Question

If \[\dfrac{{5 + 2\sqrt 3 }}{{7 + 4\sqrt 3 }} = a + b\sqrt 3 \], then the value of a and b is ?

Answer 1

Hint: In the given fractional expression, we have an irrational number in the denominator. To simplify the fraction, first we rationalise the denominator in the fraction so as to eliminate radicals from the denominator. To get rid of the irrational number in the denominator, we multiply the numerator and denominator by the conjugate of the denominator. Then by simplification and comparing both sides of the equation, we get the values of a and b.
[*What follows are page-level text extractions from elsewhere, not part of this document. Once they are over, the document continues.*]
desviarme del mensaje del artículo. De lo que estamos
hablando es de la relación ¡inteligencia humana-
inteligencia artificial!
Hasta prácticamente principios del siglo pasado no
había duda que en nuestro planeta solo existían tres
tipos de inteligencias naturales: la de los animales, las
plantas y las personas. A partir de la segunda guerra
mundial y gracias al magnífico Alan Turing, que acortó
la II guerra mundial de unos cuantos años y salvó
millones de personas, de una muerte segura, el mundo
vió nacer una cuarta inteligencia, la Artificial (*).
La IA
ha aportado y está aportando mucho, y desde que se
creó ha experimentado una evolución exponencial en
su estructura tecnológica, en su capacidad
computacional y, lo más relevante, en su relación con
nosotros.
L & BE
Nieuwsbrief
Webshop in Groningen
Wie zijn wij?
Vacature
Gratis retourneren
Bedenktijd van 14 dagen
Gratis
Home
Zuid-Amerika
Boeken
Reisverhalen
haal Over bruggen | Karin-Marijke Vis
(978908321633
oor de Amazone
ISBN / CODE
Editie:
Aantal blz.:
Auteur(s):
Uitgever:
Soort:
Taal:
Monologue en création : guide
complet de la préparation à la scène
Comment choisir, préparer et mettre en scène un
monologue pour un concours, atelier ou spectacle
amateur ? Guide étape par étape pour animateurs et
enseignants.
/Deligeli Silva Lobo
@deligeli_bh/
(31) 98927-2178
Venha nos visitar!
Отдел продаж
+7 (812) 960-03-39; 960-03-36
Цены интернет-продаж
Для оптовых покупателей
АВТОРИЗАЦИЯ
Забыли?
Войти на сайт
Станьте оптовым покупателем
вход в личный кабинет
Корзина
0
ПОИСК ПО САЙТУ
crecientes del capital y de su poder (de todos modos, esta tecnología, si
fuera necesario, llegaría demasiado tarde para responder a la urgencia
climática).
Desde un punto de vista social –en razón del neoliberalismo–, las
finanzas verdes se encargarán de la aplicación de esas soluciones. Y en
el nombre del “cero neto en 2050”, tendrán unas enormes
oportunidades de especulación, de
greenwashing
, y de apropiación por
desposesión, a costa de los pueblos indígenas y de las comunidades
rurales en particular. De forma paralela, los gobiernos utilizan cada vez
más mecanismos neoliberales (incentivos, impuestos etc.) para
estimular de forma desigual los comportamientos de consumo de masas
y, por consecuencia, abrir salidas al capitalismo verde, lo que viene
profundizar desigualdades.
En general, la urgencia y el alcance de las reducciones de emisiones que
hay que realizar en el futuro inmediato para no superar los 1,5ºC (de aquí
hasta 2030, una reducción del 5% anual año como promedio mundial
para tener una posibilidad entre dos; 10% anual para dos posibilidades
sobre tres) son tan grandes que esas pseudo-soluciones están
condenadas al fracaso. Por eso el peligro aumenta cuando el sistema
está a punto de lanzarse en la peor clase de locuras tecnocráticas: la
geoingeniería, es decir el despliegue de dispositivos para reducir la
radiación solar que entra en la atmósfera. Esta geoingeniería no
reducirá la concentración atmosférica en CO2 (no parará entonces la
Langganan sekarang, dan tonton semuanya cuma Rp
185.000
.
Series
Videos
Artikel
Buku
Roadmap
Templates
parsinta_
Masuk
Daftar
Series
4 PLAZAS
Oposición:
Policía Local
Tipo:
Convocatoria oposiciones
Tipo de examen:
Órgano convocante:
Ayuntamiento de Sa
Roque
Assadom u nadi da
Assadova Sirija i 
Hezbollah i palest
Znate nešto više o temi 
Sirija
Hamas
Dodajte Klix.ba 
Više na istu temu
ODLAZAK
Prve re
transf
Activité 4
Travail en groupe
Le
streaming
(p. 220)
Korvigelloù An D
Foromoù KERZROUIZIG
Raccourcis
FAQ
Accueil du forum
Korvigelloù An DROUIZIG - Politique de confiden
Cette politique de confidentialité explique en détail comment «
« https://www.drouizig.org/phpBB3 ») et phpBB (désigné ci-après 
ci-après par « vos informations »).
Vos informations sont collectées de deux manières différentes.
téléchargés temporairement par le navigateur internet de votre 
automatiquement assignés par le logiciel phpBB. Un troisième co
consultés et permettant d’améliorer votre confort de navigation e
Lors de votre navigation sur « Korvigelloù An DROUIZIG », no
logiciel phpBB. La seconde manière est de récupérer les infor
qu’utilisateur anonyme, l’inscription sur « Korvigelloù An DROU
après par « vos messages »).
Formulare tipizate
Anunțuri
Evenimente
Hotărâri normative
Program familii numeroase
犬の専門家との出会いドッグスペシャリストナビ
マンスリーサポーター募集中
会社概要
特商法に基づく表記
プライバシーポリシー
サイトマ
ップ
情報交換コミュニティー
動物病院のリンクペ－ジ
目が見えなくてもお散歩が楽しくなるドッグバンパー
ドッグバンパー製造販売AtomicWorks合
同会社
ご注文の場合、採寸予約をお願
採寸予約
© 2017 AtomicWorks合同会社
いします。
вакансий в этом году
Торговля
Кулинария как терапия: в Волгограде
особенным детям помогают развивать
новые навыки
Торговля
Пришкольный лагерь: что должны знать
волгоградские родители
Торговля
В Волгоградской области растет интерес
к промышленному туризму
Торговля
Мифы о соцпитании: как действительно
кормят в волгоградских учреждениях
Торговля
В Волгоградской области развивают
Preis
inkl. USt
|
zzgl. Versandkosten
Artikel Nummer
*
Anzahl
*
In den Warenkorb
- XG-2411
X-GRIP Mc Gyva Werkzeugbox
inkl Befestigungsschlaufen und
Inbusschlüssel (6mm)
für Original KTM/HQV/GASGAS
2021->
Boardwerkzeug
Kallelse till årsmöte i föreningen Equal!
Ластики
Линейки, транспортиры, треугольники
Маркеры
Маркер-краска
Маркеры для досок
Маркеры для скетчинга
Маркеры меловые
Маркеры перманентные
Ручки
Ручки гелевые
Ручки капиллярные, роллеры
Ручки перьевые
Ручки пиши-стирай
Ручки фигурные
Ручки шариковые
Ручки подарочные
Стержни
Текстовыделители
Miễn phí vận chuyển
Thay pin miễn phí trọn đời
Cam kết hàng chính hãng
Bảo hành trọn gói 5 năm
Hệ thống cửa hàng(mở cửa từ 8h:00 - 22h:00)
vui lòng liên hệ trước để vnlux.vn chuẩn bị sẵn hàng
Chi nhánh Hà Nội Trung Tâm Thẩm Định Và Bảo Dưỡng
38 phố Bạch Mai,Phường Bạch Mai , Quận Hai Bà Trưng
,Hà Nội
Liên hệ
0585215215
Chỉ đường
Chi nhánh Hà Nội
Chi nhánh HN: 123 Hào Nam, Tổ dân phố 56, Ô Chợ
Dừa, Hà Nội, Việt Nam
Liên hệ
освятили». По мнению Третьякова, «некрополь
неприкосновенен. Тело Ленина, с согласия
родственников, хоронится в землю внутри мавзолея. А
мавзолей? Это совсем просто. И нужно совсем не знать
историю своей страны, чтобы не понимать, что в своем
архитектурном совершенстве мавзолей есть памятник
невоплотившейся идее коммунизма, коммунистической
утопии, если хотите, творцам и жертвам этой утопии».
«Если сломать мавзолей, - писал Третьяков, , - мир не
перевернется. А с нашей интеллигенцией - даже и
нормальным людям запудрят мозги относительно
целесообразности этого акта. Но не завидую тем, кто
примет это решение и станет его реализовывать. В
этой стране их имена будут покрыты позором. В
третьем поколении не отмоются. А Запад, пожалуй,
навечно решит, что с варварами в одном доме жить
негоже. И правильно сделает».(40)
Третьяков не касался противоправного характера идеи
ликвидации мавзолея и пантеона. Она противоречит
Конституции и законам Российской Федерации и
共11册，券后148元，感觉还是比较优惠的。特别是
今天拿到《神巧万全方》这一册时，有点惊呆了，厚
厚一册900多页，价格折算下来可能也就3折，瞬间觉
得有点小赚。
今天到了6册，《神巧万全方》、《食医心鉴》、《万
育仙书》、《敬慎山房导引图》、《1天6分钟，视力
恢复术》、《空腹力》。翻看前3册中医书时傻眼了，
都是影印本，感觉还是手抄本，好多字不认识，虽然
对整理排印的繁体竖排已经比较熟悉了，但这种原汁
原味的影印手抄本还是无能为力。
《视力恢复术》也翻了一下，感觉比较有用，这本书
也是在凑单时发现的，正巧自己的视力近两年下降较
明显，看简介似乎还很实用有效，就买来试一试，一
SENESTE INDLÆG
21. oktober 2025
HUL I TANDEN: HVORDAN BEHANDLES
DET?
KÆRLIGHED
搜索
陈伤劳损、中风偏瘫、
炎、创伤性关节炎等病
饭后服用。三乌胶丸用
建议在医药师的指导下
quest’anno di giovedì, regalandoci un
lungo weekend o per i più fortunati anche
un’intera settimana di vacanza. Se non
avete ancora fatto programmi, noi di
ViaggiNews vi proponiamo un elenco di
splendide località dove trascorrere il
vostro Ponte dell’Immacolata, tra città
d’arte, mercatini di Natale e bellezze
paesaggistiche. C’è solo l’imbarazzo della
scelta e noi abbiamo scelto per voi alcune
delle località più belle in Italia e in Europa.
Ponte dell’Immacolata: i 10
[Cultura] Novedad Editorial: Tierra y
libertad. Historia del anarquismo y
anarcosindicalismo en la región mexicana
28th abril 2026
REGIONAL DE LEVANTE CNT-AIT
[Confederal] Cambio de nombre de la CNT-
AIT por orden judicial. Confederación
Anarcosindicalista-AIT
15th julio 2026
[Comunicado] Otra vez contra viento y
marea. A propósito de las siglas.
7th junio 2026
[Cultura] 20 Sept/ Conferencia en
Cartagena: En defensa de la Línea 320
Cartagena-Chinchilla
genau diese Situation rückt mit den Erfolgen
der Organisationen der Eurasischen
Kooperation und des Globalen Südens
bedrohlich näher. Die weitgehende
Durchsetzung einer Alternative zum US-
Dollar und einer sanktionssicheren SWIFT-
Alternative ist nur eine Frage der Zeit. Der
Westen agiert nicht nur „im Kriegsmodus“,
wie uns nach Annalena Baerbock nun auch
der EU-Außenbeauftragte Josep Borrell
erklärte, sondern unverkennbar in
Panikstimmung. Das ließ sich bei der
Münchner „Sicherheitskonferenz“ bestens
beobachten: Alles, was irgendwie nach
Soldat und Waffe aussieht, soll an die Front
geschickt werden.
Complete step-by-step answer:
In the given question, we are provided with an expression \[\left( {\dfrac{{5 + 2\sqrt 3 }}{{7 + 4\sqrt 3 }}} \right)\]. The given expression is in the form of $ \dfrac{a}{b} $ , where a is the numerator and b is the denominator. This form is known as fraction.
We have to simplify the given fractional expression \[\left( {\dfrac{{5 + 2\sqrt 3 }}{{7 + 4\sqrt 3 }}} \right)\] by removing the irrational numbers and surds from the denominator using the method of rationalisation of the denominator.
Generally in mathematics, we don’t desire to have an irrational number in the denominator. So, in order to get rid of the square root, we multiply the fraction by another fraction whose numerator and denominator are equal so as to keep the given fraction unchanged.
Considering the fraction given to us, \[\left( {\dfrac{{5 + 2\sqrt 3 }}{{7 + 4\sqrt 3 }}} \right)\]. We multiply the numerator and denominator of the fraction by the conjugate of the denominator of the fraction. So, the denominator of the fraction \[\left( {\dfrac{{5 + 2\sqrt 3 }}{{7 + 4\sqrt 3 }}} \right)\] is \[\left( {7 + 4\sqrt 3 } \right)\]. Hence, we multiply both numerator and denominator by the conjugate of \[\left( {7 + 4\sqrt 3 } \right)\], that is \[\left( {7 - 4\sqrt 3 } \right)\] so as to get rid of the irrational number in the denominator.
Hence, we get,
\[ \Rightarrow \left( {\dfrac{{5 + 2\sqrt 3 }}{{7 + 4\sqrt 3 }}} \right) \times \left( {\dfrac{{7 - 4\sqrt 3 }}{{7 - 4\sqrt 3 }}} \right)\]
\[ \Rightarrow \dfrac{{\left( {5 + 2\sqrt 3 } \right)\left( {7 - 4\sqrt 3 } \right)}}{{\left( {7 + 4\sqrt 3 } \right)\left( {7 - 4\sqrt 3 } \right)}}\]
Evaluating the denominator of the fraction using the algebraic identity $ \left( {a - b} \right)\left( {a + b} \right) = {a^2} - {b^2} $ , we get,
\[ \Rightarrow \dfrac{{35 + 14\sqrt 3 - 20\sqrt 3 - 8{{\left( {\sqrt 3 } \right)}^2}}}{{{{\left( 7 \right)}^2} - {{\left( {4\sqrt 3 } \right)}^2}}}\]
Simplifying the expression, we get,
\[ \Rightarrow \dfrac{{35 - 6\sqrt 3 - 8\left( 3 \right)}}{{49 - 48}}\]
Adding up the like terms, we get,
\[ \Rightarrow \dfrac{{35 - 6\sqrt 3 - 24}}{1}\]
\[ \Rightarrow 11 - 6\sqrt 3 \]
So, we get the simplified form of the rational expression \[\left( {\dfrac{{5 + 2\sqrt 3 }}{{7 + 4\sqrt 3 }}} \right)\] given to us as \[\left( {11 - 6\sqrt 3 } \right)\] by rationalising the denominator.
Now, we are given in the question that \[\left( {\dfrac{{5 + 2\sqrt 3 }}{{7 + 4\sqrt 3 }}} \right)\] is equal to \[a + b\sqrt 3 \], where the denominator of the rational expression is simplified and we have to find the value of a and b.
So, \[\left( {\dfrac{{5 + 2\sqrt 3 }}{{7 + 4\sqrt 3 }}} \right) = \left( {11 - 6\sqrt 3 } \right) = a + b\sqrt 3 \]
Comparing the sides of equation, we get,
 $ a = 11 $ and $ b = - 6 $
Hence, the value of a is \[11\] and the value of b is \[\left( { - 6} \right)\]
So, the correct answer is “a = 11 and b = -6”.

Note: If the denominator of a fraction has square root, we rationalise the rational number. We multiply the numerator and denominator by the same number so as not to change the value of the fraction and get rid of the irrational number in the denominator. One must take care while doing the calculations so as to be sure of the final answer.